━━━━━ Data to examine

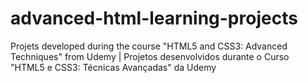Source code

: # advanced-html-learning-projects
Projets developed during the course "HTML5 and CSS3: Advanced Techniques" from Udemy | Projetos desenvolvidos durante o Curso "HTML5 e CSS3: Técnicas Avançadas" da Udemy
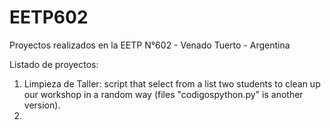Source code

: # EETP602
Proyectos realizados en la EETP N°602 - Venado Tuerto - Argentina


Listado de proyectos:

1) Limpieza de Taller: script that select from a list two students to clean up our workshop in a random way (files "codigospython.py" is another version).
2) 
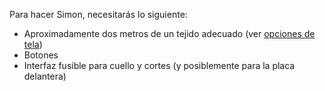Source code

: Para hacer Simon, necesitarás lo siguiente:

*   Aproximadamente dos metros de un tejido adecuado (ver [opciones de tela](/docs/patterns/simon/fabric/))
*   Botones
*   Interfaz fusible para cuello y cortes (y posiblemente para la placa delantera)
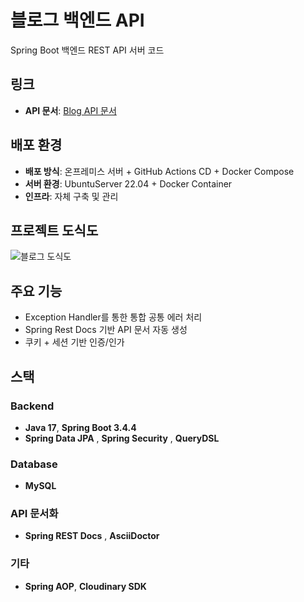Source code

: # 블로그 백엔드 API
Spring Boot 백엔드 REST API 서버 코드
## 링크
- **API 문서**: [Blog API 문서](https://heojin1109.github.io/2025.07.04.htm)
## 배포 환경
- **배포 방식**: 온프레미스 서버 + GitHub Actions CD + Docker Compose
- **서버 환경**: UbuntuServer 22.04 + Docker Container
- **인프라**: 자체 구축 및 관리
## 프로젝트 도식도

![블로그 도식도](https://res.cloudinary.com/dtrxriyea/image/upload/v1751883877/markdonw/sqi0fzzq6e5ln3eako52.png)

## 주요 기능
- Exception Handler를 통한 통합 공통 에러 처리
- Spring Rest Docs 기반 API 문서 자동 생성
- 쿠키 + 세션 기반 인증/인가

## 스택

### Backend
- **Java 17**, **Spring Boot 3.4.4**
- **Spring Data JPA** , **Spring Security** , **QueryDSL**

### Database
- **MySQL**

### API 문서화
- **Spring REST Docs** , **AsciiDoctor**

### 기타
- **Spring AOP**, **Cloudinary SDK**


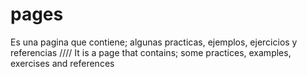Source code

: # pages
Es una pagina que contiene; algunas practicas, ejemplos, ejercicios y referencias //// It is a page that contains; some practices, examples, exercises and references
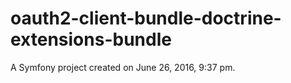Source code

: oauth2-client-bundle-doctrine-extensions-bundle
===============================================

A Symfony project created on June 26, 2016, 9:37 pm.
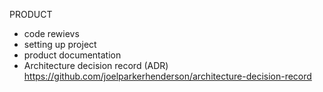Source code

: PRODUCT
- code rewievs
- setting up project
- product documentation
- Architecture decision record (ADR) https://github.com/joelparkerhenderson/architecture-decision-record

━━━━━━━━━━

Assignment ▸
Please switch "Source code" to "Markup" everywhere it appears in the rows above and reproduce them with no other changes, leaving out the pictures.

Task answer ▸
Markup

: # advanced-html-learning-projects
Projets developed during the course "HTML5 and CSS3: Advanced Techniques" from Udemy | Projetos desenvolvidos durante o Curso "HTML5 e CSS3: Técnicas Avançadas" da Udemy
Markup

: # EETP602
Proyectos realizados en la EETP N°602 - Venado Tuerto - Argentina


Listado de proyectos:

1) Limpieza de Taller: script that select from a list two students to clean up our workshop in a random way (files "codigospython.py" is another version).
2) 
Markup

: Para hacer Simon, necesitarás lo siguiente:

*   Aproximadamente dos metros de un tejido adecuado (ver [opciones de tela](/docs/patterns/simon/fabric/))
*   Botones
*   Interfaz fusible para cuello y cortes (y posiblemente para la placa delantera)
Markup

: # 블로그 백엔드 API
Spring Boot 백엔드 REST API 서버 코드
## 링크
- **API 문서**: [Blog API 문서](https://heojin1109.github.io/2025.07.04.htm)
## 배포 환경
- **배포 방식**: 온프레미스 서버 + GitHub Actions CD + Docker Compose
- **서버 환경**: UbuntuServer 22.04 + Docker Container
- **인프라**: 자체 구축 및 관리
## 프로젝트 도식도

![블로그 도식도](https://res.cloudinary.com/dtrxriyea/image/upload/v1751883877/markdonw/sqi0fzzq6e5ln3eako52.png)

## 주요 기능
- Exception Handler를 통한 통합 공통 에러 처리
- Spring Rest Docs 기반 API 문서 자동 생성
- 쿠키 + 세션 기반 인증/인가

## 스택

### Backend
- **Java 17**, **Spring Boot 3.4.4**
- **Spring Data JPA** , **Spring Security** , **QueryDSL**

### Database
- **MySQL**

### API 문서화
- **Spring REST Docs** , **AsciiDoctor**

### 기타
- **Spring AOP**, **Cloudinary SDK**


Markup

: # pages
Es una pagina que contiene; algunas practicas, ejemplos, ejercicios y referencias //// It is a page that contains; some practices, examples, exercises and references
Markup

: oauth2-client-bundle-doctrine-extensions-bundle
===============================================

A Symfony project created on June 26, 2016, 9:37 pm.
Markup

: PRODUCT
- code rewievs
- setting up project
- product documentation
- Architecture decision record (ADR) https://github.com/joelparkerhenderson/architecture-decision-record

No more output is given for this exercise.